Assuming I continue to develop Pinecone, it will have LLVM compilation support sooner or later. I suspect that no matter how much I work on it, the transpiler will never be completely stable and the benefits of LLVM are numerous. It’s just a matter of when I’ll have the time to do a few example projects in LLVM and get the hang of it.

Until then, the interpreter is great for trivial programs and the C++ transpilation works for most things that need more performance.

Conclusion

I hope I’ve made programming languages a little less mysterious for you. If you want to create one, I highly recommend it. There are a ton of implementation details to figure out, but the outline here should be enough to get you started.

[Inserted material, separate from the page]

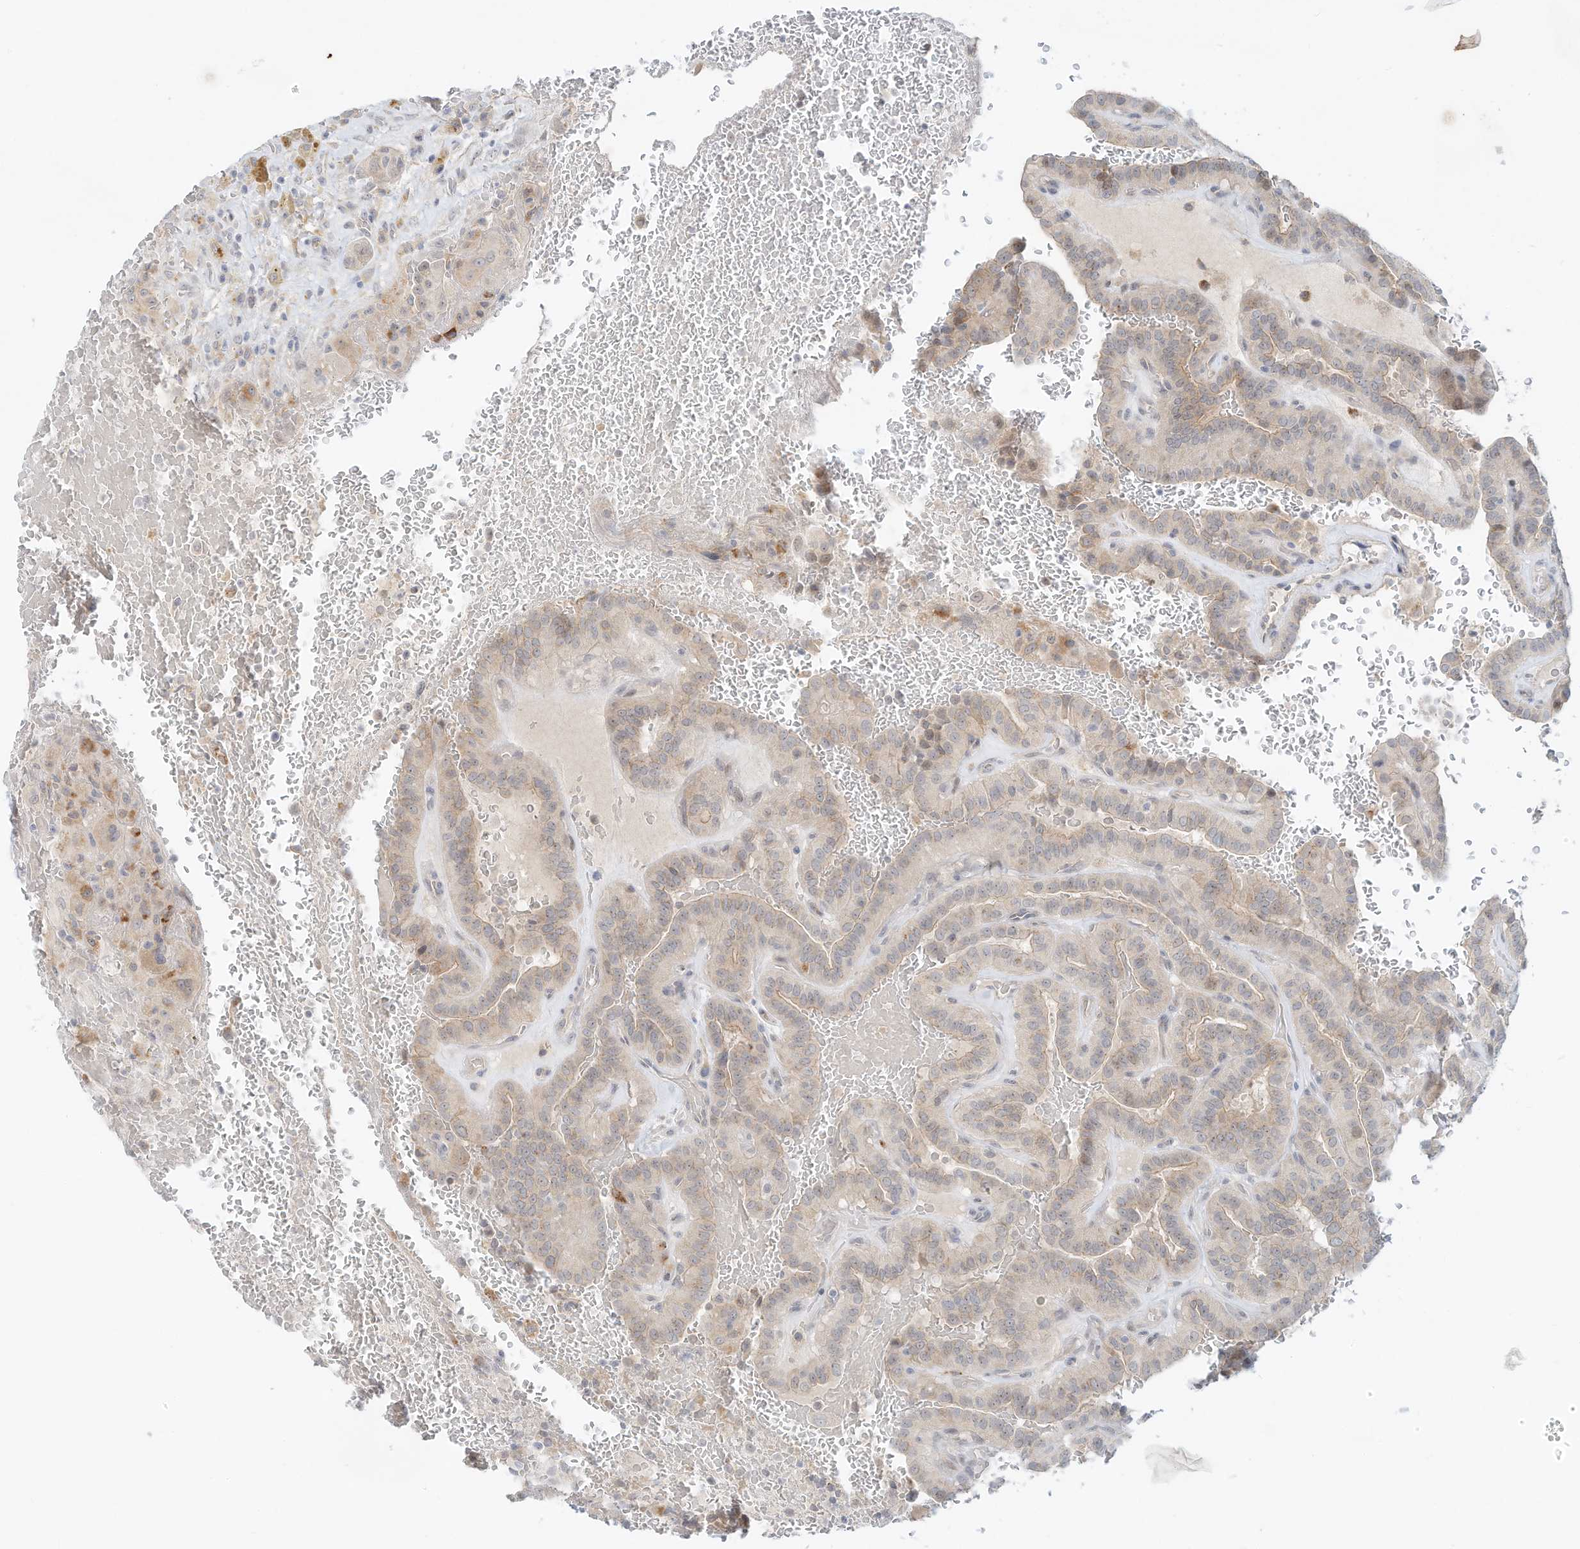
{"staining": {"intensity": "weak", "quantity": "<25%", "location": "cytoplasmic/membranous"}, "tissue": "thyroid cancer", "cell_type": "Tumor cells", "image_type": "cancer", "snomed": [{"axis": "morphology", "description": "Papillary adenocarcinoma, NOS"}, {"axis": "topography", "description": "Thyroid gland"}], "caption": "This histopathology image is of papillary adenocarcinoma (thyroid) stained with immunohistochemistry (IHC) to label a protein in brown with the nuclei are counter-stained blue. There is no expression in tumor cells.", "gene": "PAK6", "patient": {"sex": "male", "age": 77}}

Here’s my high-level advice for getting started (remember, I don’t really know what I’m doing, so take it with a grain of salt):

  • When in doubt, go interpreted. Interpreted languages are generally easier to design, build, and learn. I’m not discouraging you from writing a compiled one if you know that’s what you want to do, but if you’re on the fence, I’d go interpreted.
  • When it comes to lexers and parsers, do whatever you want. There are valid arguments for and against writing your own. In the end, if you think through your design and implement everything sanely, it doesn’t really matter.
  • Learn from the pipeline I ended up using. A lot of trial and error went into designing the pipeline I have now. I tried getting rid of ASTs, ASTs that transform into action trees in-place, and other terrible ideas. This pipeline works, so don’t change it unless you have a really good idea.
  • If you don’t have the time or motivation to implement a complex, general-purpose language, try implementing an esoteric language like Brainfuck. These interpreters can be only a few hundred lines.

I have very few regrets when it comes to the development of Pinecone. I made a number of bad choices along the way, but I’ve rewritten most of the code affected by those mistakes.

Right now, Pinecone is in a good enough state that it works well and can be easily improved upon. Writing Pinecone has been an extremely educational and enjoyable experience for me, and it’s only just beginning.